We, of the Ultimate Bad Candy Web Site, do hereby declare war on any and all candy whose consumption serves only to create misery and suffering amongst the upstanding citizenry of the world. Furthermore, we state our belief that bad candy is the impetus of all wrongdoing, being the shapeless force that drives drug addiction, prostitution, and communism. We also declare that we might be entirely full of shit. And lastly, we apologize to our mothers, who may have just read the swear word in the previous sentence and are weeping ever so softly at our filthy sailor mouths, even as I quickly bring this paragraph to an abrupt and embarrassing close.

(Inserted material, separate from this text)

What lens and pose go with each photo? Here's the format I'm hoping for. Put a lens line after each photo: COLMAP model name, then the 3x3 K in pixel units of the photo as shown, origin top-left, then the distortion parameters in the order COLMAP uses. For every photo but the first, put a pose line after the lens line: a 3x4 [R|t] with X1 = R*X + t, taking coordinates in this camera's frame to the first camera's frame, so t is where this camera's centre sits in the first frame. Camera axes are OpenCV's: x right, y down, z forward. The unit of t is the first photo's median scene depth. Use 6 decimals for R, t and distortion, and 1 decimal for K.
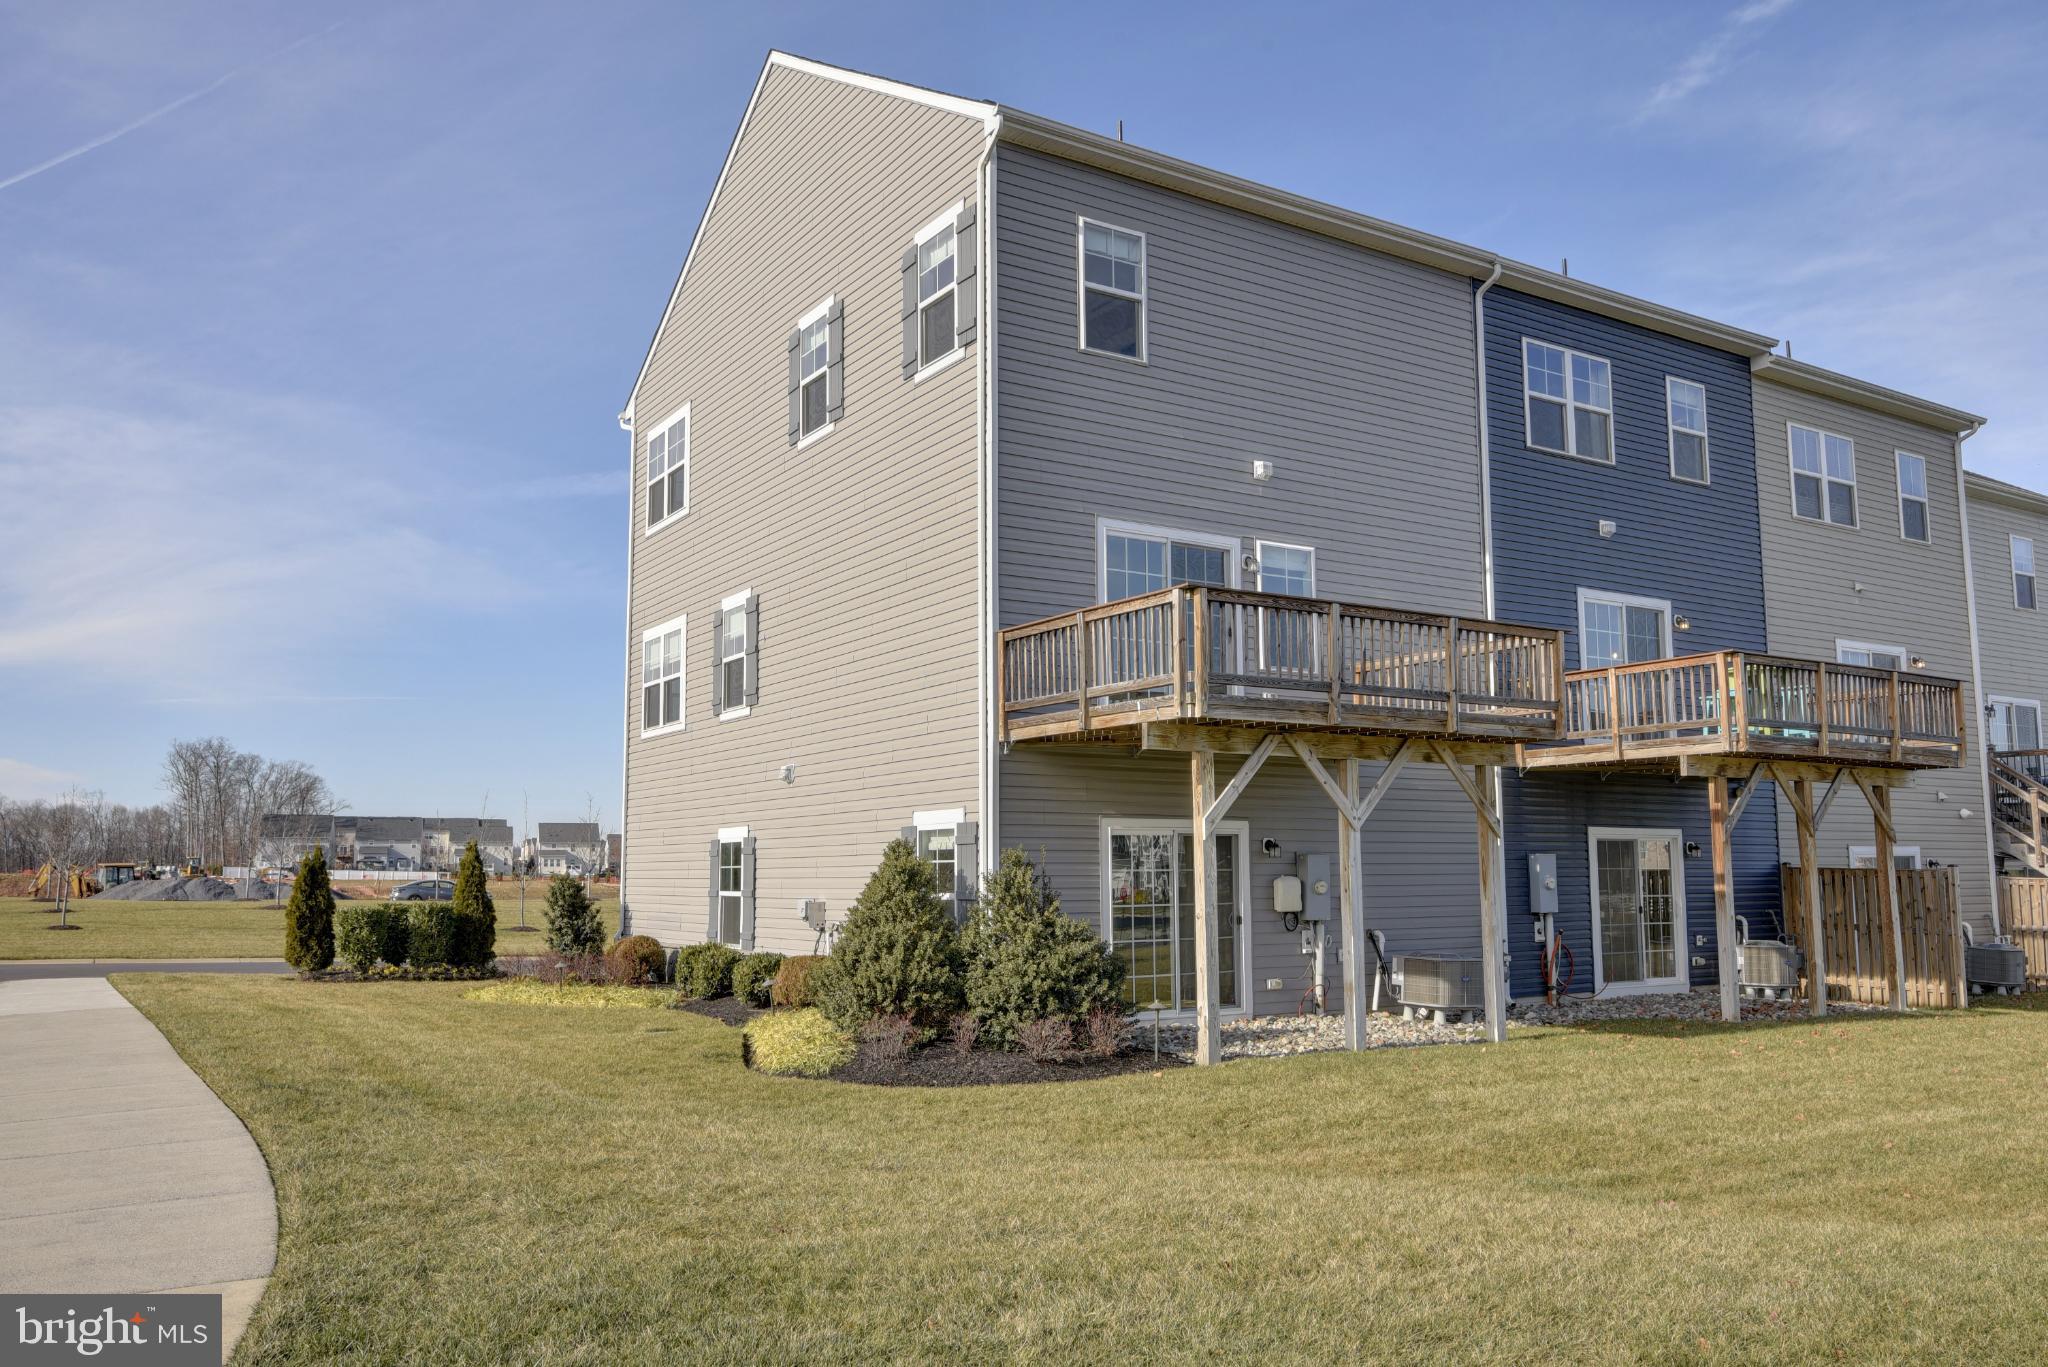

Since 1997, the Ultimate Bad Candy Web Site has been dedicated to the eradication of unscrupulous treats. We search the dusty bottom shelves of convenience stores and supermarkets to bring you the candy coverage that you deserve! So that you don’t have to! And because you probably wouldn’t want to. Why do we do this? Because, quite frankly, the chicks love it. And just as an aside, everything we do is dedicated to all of the fine, nubile 18-19 year old ladies who read this site, and especially to their breasts. Seriously ladies, we’d love to hear from you and any of your hot-but-legally-aged friends. And if you’re not a fine, nubile young lady but want to get in touch with us anyway, please don’t bother.

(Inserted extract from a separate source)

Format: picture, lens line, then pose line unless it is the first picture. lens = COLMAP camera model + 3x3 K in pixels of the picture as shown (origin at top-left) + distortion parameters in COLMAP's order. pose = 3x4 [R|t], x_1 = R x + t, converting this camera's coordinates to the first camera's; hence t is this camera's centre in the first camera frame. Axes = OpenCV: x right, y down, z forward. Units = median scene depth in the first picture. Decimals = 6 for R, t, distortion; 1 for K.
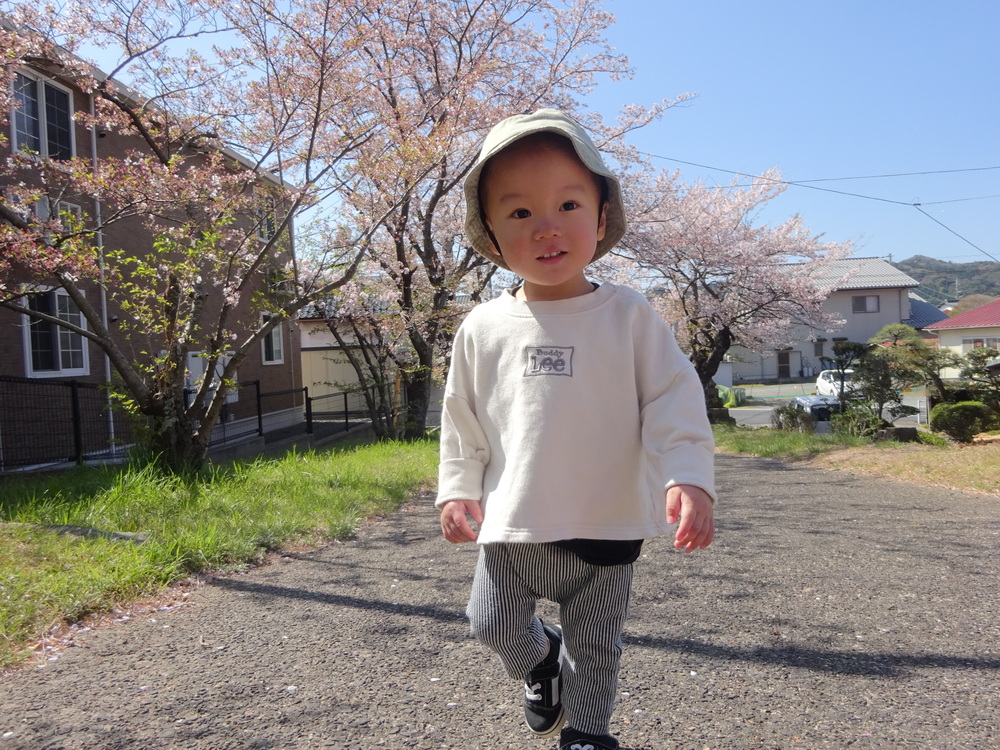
lens RADIAL K [[725.8, 0, 501.4], [0, 725.8, 375.9], [0, 0, 1]] dist [-0.009918, 0.000035]
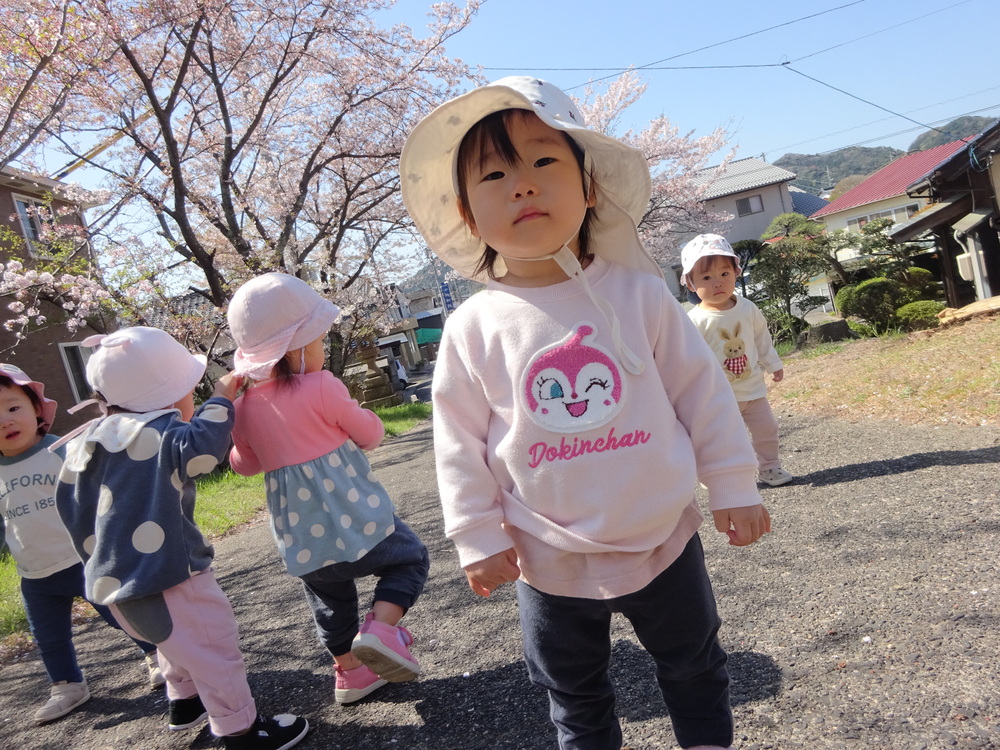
lens RADIAL K [[725.8, 0, 504.4], [0, 725.8, 374.2], [0, 0, 1]] dist [-0.009918, 0.000035]
pose [[0.971286, -0.212320, 0.107352, 0.052447], [0.207289, 0.976666, 0.056161, 0.004201], [-0.116771, -0.032296, 0.992634, 0.115136]]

But we also do it because, as upstanding citizens of the world, we feel it is our right and our duty to level the dusty, cracked roads of cultural variety and in their place steamroll a slick, corporate-sponsored four-lane super-highway for the worldwide advancement of bland American foodstuffs. Those who stand in our way shall relinquish before our onslaught of $.39 McHamburgers and Processed Sugar-Foods! They will bow before our mighty handfuls of High Fructose Corn Syrup! They will buckle beneath a torrent of Coca-Cola and Galvanized Sparkling Mineral Water! And should anyone further resist our onslaught, Ben will pick me up and throw me at them, because even though I only weigh 93 lbs. I'm tenacious and mean, like a rabid ferret. Well, a lonely and pale rabid ferret who cries a lot, anyway.
Welcome to the Ultimate Bad Candy Web Site. Good luck, and don't say we didn't warn you.
You may be asking yourself who we are to be making such bold, culturally ignorant statements about food. Why, we’re Mark and Ben, also known as the Isaac Hayes of the Internet! Except neither of us is black or a Scientologist. And we’ve yet to be referred to as the Moses of Soul, though there’s still hope for that, thanks to the impromptu minstrel shows Ben puts on outside the public library every Wednesday, much to the dismay of parents and children alike.
It's true! The one and only Cindy Brady (aka Susan Olsen) professed her love of the Ultimate Bad Candy Web Site on her now defunct Internet radio show on the now defunct web site ComedyWorld.com back in 2000. "Oh, how convinient," you say, rolling your eyes like the dick you are. "The site is gone, the show is gone, there's no transcripts to prove it. Pfft." Look, asshole, it happened! She interviewed me, I was on her radio show (well, I phoned in), and she loves us, alright?! Jesus.